Nous publions ici le compte-rendu de d’une conférence donnée le 9 novembre dernier lors du salon Marjolaine. Merci à Valérie Thobois pour son texte.
Contrairement aux idées reçues, l’Ile de France est un immense territoire agricole (50% du territoire est agricole), et pourtant il reste bien en deçà des normes nationales pour les Surfaces Agricoles Utiles (SAU) dédiées au bio (0,8% vs 2% en moyenne française) soient 84 exploitations d’un total de 4400 ha en 2008.
Pourtant ce n’est pas la demande des consommateurs qui manque.

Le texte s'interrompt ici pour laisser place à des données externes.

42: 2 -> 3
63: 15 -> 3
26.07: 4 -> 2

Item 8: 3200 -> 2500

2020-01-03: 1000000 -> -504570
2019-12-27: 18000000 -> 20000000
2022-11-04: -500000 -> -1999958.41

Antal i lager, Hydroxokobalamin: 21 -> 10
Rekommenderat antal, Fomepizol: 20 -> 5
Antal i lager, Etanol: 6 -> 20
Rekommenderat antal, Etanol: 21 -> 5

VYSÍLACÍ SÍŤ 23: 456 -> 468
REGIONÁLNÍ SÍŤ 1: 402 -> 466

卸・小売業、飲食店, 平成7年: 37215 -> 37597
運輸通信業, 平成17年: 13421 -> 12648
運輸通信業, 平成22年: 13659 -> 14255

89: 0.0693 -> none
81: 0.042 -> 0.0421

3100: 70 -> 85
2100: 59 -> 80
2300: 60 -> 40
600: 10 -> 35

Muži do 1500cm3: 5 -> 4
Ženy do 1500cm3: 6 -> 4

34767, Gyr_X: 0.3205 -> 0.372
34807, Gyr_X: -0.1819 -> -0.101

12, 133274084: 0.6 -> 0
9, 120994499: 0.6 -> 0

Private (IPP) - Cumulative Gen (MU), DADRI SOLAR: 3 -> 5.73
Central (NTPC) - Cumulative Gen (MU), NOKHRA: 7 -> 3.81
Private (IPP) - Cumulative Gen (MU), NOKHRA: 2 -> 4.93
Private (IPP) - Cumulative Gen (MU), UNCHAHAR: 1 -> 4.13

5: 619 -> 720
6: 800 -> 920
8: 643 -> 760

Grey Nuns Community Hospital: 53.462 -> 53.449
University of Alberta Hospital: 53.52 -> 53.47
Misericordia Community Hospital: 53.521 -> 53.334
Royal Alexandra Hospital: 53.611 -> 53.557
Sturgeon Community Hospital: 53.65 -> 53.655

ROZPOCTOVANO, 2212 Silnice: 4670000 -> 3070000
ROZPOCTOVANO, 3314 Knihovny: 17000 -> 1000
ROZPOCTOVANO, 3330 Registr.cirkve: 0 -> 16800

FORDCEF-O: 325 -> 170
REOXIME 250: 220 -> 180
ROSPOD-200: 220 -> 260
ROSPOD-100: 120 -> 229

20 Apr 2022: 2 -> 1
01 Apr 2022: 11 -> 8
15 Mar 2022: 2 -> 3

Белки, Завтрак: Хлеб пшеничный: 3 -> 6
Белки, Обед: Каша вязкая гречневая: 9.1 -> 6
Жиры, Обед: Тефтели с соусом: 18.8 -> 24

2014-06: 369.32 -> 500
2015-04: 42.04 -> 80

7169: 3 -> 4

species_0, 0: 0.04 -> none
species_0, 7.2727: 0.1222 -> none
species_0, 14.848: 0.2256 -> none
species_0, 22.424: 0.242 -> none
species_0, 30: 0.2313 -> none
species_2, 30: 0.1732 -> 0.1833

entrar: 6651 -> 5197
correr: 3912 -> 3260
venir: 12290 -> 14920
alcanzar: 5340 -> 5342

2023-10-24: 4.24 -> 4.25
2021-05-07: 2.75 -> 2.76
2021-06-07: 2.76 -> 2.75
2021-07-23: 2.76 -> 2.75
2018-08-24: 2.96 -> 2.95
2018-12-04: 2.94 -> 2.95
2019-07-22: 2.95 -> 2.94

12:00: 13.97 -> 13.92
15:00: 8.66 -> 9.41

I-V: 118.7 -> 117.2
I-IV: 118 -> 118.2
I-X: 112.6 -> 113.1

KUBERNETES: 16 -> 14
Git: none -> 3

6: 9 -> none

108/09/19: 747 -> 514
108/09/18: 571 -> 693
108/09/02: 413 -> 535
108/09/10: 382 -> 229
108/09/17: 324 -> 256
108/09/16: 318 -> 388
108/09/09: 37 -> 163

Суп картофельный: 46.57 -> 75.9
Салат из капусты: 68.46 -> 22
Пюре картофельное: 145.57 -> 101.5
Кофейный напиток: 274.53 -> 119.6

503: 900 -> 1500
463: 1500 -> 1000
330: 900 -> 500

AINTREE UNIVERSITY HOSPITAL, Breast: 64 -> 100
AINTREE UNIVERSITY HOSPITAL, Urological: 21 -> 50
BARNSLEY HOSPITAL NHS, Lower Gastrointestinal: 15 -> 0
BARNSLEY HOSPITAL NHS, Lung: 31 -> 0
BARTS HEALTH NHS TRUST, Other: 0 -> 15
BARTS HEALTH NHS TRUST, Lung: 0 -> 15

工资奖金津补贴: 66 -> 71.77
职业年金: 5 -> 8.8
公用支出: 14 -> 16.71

Les chiffres des ventes de produits bio montrent une croissance annuelle de 10% depuis 1990, voir de +25% en 2008, alors que le reste du marché alimentaire est sur une croissance de 3,6%. Et les acheteurs franciliens sont encore plus consommateurs que le reste des français*. 5000 personnes sont actuellement en liste d’attentes pour entrer dans des AMAP. La demande est donc bien là, alors pourquoi le pourcentage de terres agricoles bio augmente-t-il si faiblement ? On peut distinguer plusieurs raisons à ce phénomène.
Raisons structurelles de l’agriculture francilienne
C’est une région très céréalière, d’agriculture intensive, donc peu encline à passer au bio. En effet la bio est plus facilement envisageable à court terme sur de l’agriculture maraîchère.
Raisons politiques :
L’ambivalence du gouvernement actuel à l’origine du Grenelle de l’environnement mais dont certains membres soutiennent la création d’un circuit de F1 sur des terres agricoles destinées à la bio.
Raisons financières :
-Le coût du foncier est très élevé en Île de France donc acquérir des terres et les convertir au bio nécessite un investissement de départ élevé.
-le coût de main d’œuvre est plus élevé en Île de France et l’agriculture bio nécessite plus de main d’œuvre.
Raisons pratiques et culturelles:
- Pas assez de formation à l’agriculture bio, or cette agriculture, loin d’être limitée aux remèdes de grand-mère, doit faire l’objet d’un véritable apprentissage technique.
Les nouveaux exploitants bios doivent être accompagnés.
-Pas assez d’aide à la conversion de terres conventionnelles en bio. Or un agriculteur conventionnel qui passe en bio, doit réapprendre d’autres méthodes de travail que celles qu’il a toujours pratiqué. Là encore un accompagnement est nécessaire.
-Beaucoup d’agriculteurs sont rebutés par ce changement radical d’habitudes.
-Beaucoup d’à-priori négatifs sur la bio traînent encore dans les esprits : « c’est un truc d’écolos », « ce n’est pas viable économiquement ». Or ces idées reçues sont dépassées, les exploitations bios peuvent avoir un modèle économique durable, en Ile de France les exploitations bios sont aussi rentables que les conventionnelles.
-Enfin, les agriculteurs conventionnels ont peur de quitter un réseau de professionnels qui risque de leurs tourner le dos, de les décrier. Ils doivent reconstituer un réseau nouveau nécessaire pour l’échange de bonnes pratiques en complément de leur formation.
Face à ce constat, certains acteurs locaux comme le Conseil Régional, le Groupement des Agriculteurs Bios (GAB) et l’association Terre de liens, s’engagent pour améliorer ce pourcentage de SAU en bio. L’objectif de Terre de liens est de rassembler de l’épargne solidaire pour acheter des terres destinées au bio. Il se développe notamment une sorte de pépinière d’agriculteurs bios en Seine et Marne. Une prochaine collecte de fonds est prévue prochainement. La précédente leur a rapporté 4,5Millions d’euros. Malgré tout quand on sait que le coût d’acquisition d’une ferme en IdF est d’en moyenne 500 000 à 1 million d’euros (contre 150 000 euros en moyenne au niveau national)…on voit que cette action atteint vite ses limites.
Le GAB IdF propose également un partenariat dans le cadre d’un Programme d’Action Régionale Concertée (PARC bio) financée par le Conseil Régional. A travers ce partenariat le GAB accompagne des agriculteurs bio et les aide à trouver de nouveaux circuits de distribution. Il existe également un programme de rencontre avec des agriculteurs conventionnels pour leur donner envie de passer à la bio.
En résumé, des actions sont faites face à cette demande croissante du marché, mais le principal levier resterait un engagement fort du gouvernement en faveur de l’agriculture biologique, engagement qui se fait attendre malgré les déclarations encourageantes du Grenelle.